Exercise referral within the United Kingdom (UK) offers individuals an opportunity to take part in physical activities in a non-clinical environment, yet gain clinical health benefits. Referral schemes focus on improving health outcomes, including increased physical activity (PA), of medically referred individuals. However, inconsistencies have been found within the literature reviewing impact of exercise referral on improving PA levels.
PURPOSE: To determine if exercise referral schemes (ERS) influence change in PA levels amongst individuals across the UK.

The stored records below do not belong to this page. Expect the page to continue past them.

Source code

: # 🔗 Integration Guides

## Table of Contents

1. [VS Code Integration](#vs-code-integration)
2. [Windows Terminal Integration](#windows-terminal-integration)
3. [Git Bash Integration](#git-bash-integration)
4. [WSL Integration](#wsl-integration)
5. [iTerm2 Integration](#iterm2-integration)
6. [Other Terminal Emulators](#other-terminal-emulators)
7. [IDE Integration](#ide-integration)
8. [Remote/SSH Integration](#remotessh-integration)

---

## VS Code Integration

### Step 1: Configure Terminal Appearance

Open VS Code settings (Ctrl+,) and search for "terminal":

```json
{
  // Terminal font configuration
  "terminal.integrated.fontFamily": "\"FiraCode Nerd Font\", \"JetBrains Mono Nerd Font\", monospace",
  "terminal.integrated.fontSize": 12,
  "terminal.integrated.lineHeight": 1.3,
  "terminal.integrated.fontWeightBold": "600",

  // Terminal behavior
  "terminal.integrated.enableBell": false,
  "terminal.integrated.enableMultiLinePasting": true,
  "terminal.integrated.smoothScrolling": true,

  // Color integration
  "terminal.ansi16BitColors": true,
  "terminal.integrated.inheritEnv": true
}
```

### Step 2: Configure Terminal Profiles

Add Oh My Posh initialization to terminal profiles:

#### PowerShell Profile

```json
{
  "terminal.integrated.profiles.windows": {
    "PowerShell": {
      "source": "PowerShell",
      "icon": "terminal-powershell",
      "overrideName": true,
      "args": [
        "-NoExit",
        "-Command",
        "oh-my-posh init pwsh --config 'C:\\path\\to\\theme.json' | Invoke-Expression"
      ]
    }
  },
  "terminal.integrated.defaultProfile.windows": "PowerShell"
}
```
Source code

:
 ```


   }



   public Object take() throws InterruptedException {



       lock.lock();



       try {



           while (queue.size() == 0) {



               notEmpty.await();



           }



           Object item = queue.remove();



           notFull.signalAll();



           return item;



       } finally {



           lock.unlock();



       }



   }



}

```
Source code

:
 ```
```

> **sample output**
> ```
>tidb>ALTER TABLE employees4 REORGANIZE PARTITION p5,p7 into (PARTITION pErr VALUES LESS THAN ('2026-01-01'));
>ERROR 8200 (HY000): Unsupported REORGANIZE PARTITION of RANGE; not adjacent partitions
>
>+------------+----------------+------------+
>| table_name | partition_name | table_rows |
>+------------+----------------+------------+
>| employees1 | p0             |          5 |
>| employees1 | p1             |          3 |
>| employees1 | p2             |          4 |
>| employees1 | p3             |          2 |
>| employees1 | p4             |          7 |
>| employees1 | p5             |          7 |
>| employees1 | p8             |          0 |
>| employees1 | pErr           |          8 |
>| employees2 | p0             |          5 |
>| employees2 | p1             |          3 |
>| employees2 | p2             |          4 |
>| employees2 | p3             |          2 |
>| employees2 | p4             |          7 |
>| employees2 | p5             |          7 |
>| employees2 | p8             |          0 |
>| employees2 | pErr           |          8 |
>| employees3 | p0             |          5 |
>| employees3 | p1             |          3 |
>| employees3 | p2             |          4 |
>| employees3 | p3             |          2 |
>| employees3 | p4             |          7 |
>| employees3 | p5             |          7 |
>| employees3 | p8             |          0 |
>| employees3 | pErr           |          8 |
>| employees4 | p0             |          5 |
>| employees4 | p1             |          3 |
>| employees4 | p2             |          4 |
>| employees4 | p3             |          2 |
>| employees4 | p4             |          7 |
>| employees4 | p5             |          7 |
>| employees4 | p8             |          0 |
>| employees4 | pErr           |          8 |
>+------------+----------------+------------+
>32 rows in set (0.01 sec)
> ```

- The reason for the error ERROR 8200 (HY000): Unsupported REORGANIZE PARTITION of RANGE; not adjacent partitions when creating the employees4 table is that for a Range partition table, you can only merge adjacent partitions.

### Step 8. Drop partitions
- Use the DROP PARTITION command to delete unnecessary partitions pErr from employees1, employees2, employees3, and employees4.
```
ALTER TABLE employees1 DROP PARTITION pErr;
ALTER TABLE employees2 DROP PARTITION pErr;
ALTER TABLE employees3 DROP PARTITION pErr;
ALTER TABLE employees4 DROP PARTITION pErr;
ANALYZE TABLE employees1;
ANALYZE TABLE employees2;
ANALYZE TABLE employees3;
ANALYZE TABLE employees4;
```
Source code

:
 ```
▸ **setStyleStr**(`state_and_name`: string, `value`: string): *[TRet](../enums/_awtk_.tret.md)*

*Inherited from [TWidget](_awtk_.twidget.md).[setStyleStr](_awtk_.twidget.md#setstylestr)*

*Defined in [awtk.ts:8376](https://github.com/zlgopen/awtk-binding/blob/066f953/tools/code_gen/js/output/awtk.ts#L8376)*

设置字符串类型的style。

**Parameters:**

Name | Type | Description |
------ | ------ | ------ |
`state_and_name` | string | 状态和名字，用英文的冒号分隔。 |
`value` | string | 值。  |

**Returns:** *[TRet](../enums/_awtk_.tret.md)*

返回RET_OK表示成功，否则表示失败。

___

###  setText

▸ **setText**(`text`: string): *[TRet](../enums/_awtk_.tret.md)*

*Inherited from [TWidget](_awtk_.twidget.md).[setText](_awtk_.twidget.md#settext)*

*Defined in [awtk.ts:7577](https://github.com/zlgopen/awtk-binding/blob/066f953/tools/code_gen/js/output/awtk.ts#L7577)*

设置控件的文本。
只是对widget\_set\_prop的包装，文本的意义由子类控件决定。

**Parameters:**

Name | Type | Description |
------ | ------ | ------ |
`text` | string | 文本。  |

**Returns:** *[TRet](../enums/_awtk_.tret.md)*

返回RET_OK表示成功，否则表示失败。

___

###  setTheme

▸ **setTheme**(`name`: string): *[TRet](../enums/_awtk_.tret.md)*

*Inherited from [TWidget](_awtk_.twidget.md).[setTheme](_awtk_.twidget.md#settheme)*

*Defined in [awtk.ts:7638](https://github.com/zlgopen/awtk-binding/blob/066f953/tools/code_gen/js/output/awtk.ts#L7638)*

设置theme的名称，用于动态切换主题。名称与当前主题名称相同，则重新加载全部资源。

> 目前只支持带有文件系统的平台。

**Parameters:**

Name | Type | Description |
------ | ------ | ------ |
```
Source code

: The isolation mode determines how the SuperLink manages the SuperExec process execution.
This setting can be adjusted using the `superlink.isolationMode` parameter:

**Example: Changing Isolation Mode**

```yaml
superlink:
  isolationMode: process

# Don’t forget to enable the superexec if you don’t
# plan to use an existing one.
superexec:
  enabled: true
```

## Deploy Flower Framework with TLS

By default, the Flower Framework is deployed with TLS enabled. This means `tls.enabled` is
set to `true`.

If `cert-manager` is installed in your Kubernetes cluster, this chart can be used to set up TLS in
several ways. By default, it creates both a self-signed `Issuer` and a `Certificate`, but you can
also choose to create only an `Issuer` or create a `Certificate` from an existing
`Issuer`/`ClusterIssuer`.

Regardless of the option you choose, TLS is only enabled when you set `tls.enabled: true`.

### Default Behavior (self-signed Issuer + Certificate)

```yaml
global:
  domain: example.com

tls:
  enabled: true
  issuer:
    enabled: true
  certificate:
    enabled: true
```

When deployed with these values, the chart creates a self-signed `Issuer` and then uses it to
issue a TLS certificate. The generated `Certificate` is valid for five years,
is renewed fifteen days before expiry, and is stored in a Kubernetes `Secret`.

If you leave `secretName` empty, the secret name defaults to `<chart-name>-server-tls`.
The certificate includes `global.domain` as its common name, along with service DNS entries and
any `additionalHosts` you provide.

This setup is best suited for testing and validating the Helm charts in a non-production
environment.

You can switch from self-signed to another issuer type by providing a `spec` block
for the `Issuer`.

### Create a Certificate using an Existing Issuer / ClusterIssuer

METHOD: Data were obtained from 5246 participants (53 ±15 years; 68% = female) who attended 12 different ERSs. Participants self-reported IPAQ scores pre- and post- scheme completion to determine if exercise referral had any impact on PA levels. Schemes were 12 weeks in length and situated in leisure environments including gyms, leisure centres and community halls, throughout the UK. Exercise prescriptions consisted of both aerobic and resistance training. Two-stage individual patient data meta-analysis was performed separately on the pre-ERS, and on the change scores (post- minus pre-ERS scores), for metabolic equivalent (MET)-minutes per week; analysis was chosen due to data being hierarchal and accounting for clustering at scheme level.
RESULTS: Analyses were conducted on the continuous data collected through the IPAQ. For pre-ERS MET-minutes the estimate from random effects model was 1183 MET-minutes per week [911 to 1457], p< 0.0001). For ERS change, the estimate from random effects model for was 666 MET-minutes per week [385 to 948], p< 0.0001). Significant heterogeneity was evident among the schemes (Q(11)= 162.22, p< 0.001; I2= 97.71%). Considering the estimate for pre-ERS MET-minutes (1183 MET-minutes), the estimate for change in MET-minutes could be considered meaningful, as it would result in participants moving from the ‘moderate’ to ‘high’ category for PA.
CONCLUSION: This change in PA represents greater reductions of risks of specific physical inactivity-related conditions, such as obesity and type 2 diabetes. The results showed meaningful change in MET-minutes, which resulted in participants moving from ‘moderate’ to ‘high’ on the IPAQ, suggesting that a scheme length of 12 weeks is sufficient for changing PA levels.